**Activity:** Tally the lines below containing "that" and report only the total.

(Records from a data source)
● ● ● ●

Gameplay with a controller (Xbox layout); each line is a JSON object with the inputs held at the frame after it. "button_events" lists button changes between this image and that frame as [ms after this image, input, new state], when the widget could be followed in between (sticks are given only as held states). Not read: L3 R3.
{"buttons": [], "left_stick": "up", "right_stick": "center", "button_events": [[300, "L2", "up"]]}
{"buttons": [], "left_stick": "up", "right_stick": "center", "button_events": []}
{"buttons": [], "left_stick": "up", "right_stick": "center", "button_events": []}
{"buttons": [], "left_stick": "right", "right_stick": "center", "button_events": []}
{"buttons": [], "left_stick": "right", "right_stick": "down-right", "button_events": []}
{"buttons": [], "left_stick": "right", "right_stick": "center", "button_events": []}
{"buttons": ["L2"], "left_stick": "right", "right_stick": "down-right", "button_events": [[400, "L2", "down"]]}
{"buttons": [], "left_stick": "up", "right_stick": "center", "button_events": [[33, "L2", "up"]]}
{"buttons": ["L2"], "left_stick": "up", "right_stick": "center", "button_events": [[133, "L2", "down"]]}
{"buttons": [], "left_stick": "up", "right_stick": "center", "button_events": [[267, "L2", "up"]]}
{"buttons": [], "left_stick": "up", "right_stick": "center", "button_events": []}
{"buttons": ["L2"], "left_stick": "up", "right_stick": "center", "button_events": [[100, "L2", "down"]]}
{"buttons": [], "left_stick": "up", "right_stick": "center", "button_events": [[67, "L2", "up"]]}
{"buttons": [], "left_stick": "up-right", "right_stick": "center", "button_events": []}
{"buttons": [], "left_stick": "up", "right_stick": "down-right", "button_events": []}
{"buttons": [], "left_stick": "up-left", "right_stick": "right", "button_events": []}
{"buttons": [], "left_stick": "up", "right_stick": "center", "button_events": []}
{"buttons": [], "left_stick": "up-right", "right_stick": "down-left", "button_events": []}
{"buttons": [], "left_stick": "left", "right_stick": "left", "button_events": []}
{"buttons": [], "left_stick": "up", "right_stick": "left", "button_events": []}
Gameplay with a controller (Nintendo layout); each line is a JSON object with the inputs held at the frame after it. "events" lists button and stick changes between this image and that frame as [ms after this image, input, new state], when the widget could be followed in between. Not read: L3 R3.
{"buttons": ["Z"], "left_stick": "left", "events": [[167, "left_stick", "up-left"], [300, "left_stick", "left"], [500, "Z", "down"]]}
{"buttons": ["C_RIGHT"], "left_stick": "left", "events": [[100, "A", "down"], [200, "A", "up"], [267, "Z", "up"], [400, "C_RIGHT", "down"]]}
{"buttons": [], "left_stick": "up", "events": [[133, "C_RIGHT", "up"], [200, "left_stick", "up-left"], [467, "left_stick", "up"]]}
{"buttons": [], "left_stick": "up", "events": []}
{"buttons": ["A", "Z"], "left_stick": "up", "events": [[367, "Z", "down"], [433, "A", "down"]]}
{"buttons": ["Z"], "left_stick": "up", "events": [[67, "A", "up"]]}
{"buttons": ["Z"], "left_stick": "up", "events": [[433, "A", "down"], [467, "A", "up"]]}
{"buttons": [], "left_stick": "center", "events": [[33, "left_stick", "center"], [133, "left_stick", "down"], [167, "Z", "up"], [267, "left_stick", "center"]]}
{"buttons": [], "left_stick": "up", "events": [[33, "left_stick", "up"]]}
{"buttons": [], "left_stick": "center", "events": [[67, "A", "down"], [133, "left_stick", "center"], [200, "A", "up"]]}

● ● ● ●

**Exercise result:** 2